Available GPU nodes¶
In the bbgpu
QOS we have:
-
Ten A100 nodes with:
- 2 x 36 core Ice Lake (x86_64) CPUs
- 4 x NVIDIA Ampere A100-40, 40GB GPUs
- Max 18 CPU cores per GPU recommended
- 512GB system memory
-
Request 1x A100 using:
#SBATCH --gres=gpu:a100:1
-
Two A100 nodes each with:
- 2 x 36 core Ice Lake (x86_64) CPUs
- 4 x NVIDIA Ampere A100-80, 80GB GPUs
- 512GB memory
- Max 18 CPU cores per GPU recommended
-
Request 1x A100-80 using:
#SBATCH --gres=gpu:a100_80:1
-
Two A100 nodes each with:
- 2 x 28 core Ice Lake (x86_64) CPUs
- 2 x NVIDIA Ampere A100-40, 40GB GPUs
- 512GB memory
- Max 14 CPU cores per GPU recommended (both GPUs are currently bound to 1 CPU)
-
Request 1x A100 using:
#SBATCH --gres=gpu:a100:1
-
Two A30 nodes each with:
- 2 x 28 core Ice Lake (x86_64) CPUs
- 2 x NVIDIA Ampere A30, 25GB GPUs
- 512GB memory
- Max 14 CPU cores per GPU recommended (both GPUs are currently bound to 1 CPU)
-
Request 1x A30 using:
#SBATCH --gres=gpu:a30:1
Software¶
We have installed a range of applications on the BEAR GPU nodes, but the software available on the different GPU types does vary and you may have to direct your job to the correct GPU type for the version of an application you wish to use. On the BEAR Applications website the available architectures for a specific version of an application will include details on which GPUs the software has been installed for.
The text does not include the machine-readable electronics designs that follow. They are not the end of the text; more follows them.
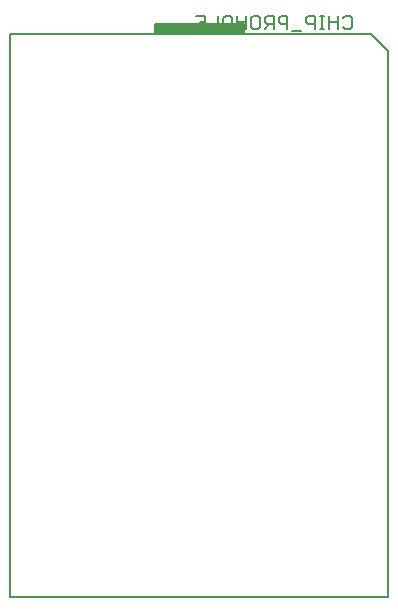
<source format=gbo>
G75*
%MOIN*%
%OFA0B0*%
%FSLAX25Y25*%
%IPPOS*%
%LPD*%
%AMOC8*
5,1,8,0,0,1.08239X$1,22.5*
%
%ADD10C,0.00500*%
%ADD11C,0.00600*%
D10*
X0073441Y0056413D02*
X0073441Y0243815D01*
X0122654Y0243815D01*
X0122654Y0247358D01*
X0151197Y0247358D01*
X0151197Y0243815D01*
X0121669Y0243815D01*
X0121669Y0247358D01*
X0151197Y0247358D01*
X0151197Y0243815D01*
X0193857Y0243815D01*
X0199425Y0238247D01*
X0199425Y0056413D01*
X0073441Y0056413D01*
X0122654Y0243815D02*
X0151197Y0243815D01*
X0151197Y0244156D02*
X0121669Y0244156D01*
X0121669Y0244654D02*
X0151197Y0244654D01*
X0151197Y0245153D02*
X0121669Y0245153D01*
X0121669Y0245652D02*
X0151197Y0245652D01*
X0151197Y0246150D02*
X0121669Y0246150D01*
X0121669Y0246649D02*
X0151197Y0246649D01*
X0151197Y0247147D02*
X0121669Y0247147D01*
D11*
X0135270Y0245690D02*
X0138206Y0245690D01*
X0138206Y0250094D01*
X0135270Y0250094D01*
X0136738Y0247892D02*
X0138206Y0247892D01*
X0139874Y0245690D02*
X0142810Y0245690D01*
X0142810Y0250094D01*
X0144478Y0249360D02*
X0144478Y0246424D01*
X0145212Y0245690D01*
X0146680Y0245690D01*
X0147413Y0246424D01*
X0147413Y0249360D01*
X0146680Y0250094D01*
X0145212Y0250094D01*
X0144478Y0249360D01*
X0149082Y0250094D02*
X0149082Y0245690D01*
X0149082Y0247892D02*
X0152017Y0247892D01*
X0152017Y0245690D02*
X0152017Y0250094D01*
X0153686Y0249360D02*
X0154419Y0250094D01*
X0155887Y0250094D01*
X0156621Y0249360D01*
X0156621Y0246424D01*
X0155887Y0245690D01*
X0154419Y0245690D01*
X0153686Y0246424D01*
X0153686Y0249360D01*
X0158289Y0249360D02*
X0158289Y0247892D01*
X0159023Y0247158D01*
X0161225Y0247158D01*
X0159757Y0247158D02*
X0158289Y0245690D01*
X0161225Y0245690D02*
X0161225Y0250094D01*
X0159023Y0250094D01*
X0158289Y0249360D01*
X0162893Y0249360D02*
X0162893Y0247892D01*
X0163627Y0247158D01*
X0165829Y0247158D01*
X0165829Y0245690D02*
X0165829Y0250094D01*
X0163627Y0250094D01*
X0162893Y0249360D01*
X0167497Y0244956D02*
X0170433Y0244956D01*
X0172835Y0247158D02*
X0172101Y0247892D01*
X0172101Y0249360D01*
X0172835Y0250094D01*
X0175037Y0250094D01*
X0175037Y0245690D01*
X0175037Y0247158D02*
X0172835Y0247158D01*
X0176638Y0245690D02*
X0178106Y0245690D01*
X0177372Y0245690D02*
X0177372Y0250094D01*
X0178106Y0250094D02*
X0176638Y0250094D01*
X0179774Y0250094D02*
X0179774Y0245690D01*
X0179774Y0247892D02*
X0182710Y0247892D01*
X0182710Y0245690D02*
X0182710Y0250094D01*
X0184378Y0249360D02*
X0185112Y0250094D01*
X0186580Y0250094D01*
X0187314Y0249360D01*
X0187314Y0246424D01*
X0186580Y0245690D01*
X0185112Y0245690D01*
X0184378Y0246424D01*
M02*

</source>
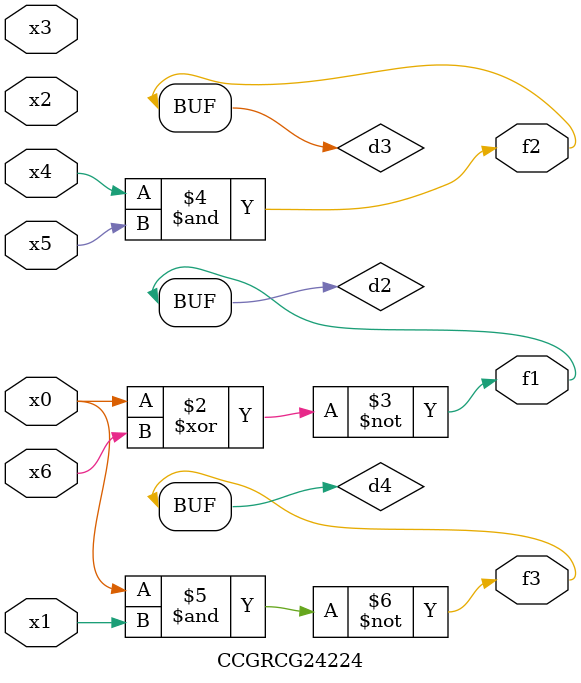
<source format=v>
module CCGRCG24224(
	input x0, x1, x2, x3, x4, x5, x6,
	output f1, f2, f3
);

	wire d1, d2, d3, d4;

	nor (d1, x0);
	xnor (d2, x0, x6);
	and (d3, x4, x5);
	nand (d4, x0, x1);
	assign f1 = d2;
	assign f2 = d3;
	assign f3 = d4;
endmodule

</source>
If the software you are looking to use is not available, or not available on the nodes you wish to use it on, then please open a Request New BEAR Software to discuss this with us. However, we usually will only make available the newer versions of an application on the GPUs.
Baskerville and Sulis¶
Where the GPU resources available on BlueBEAR are insufficient you may be eligible for access to Baskerville or Sulis. Please see the Tier2 HPC information for more details on applying for access to Baskerville or Sulis.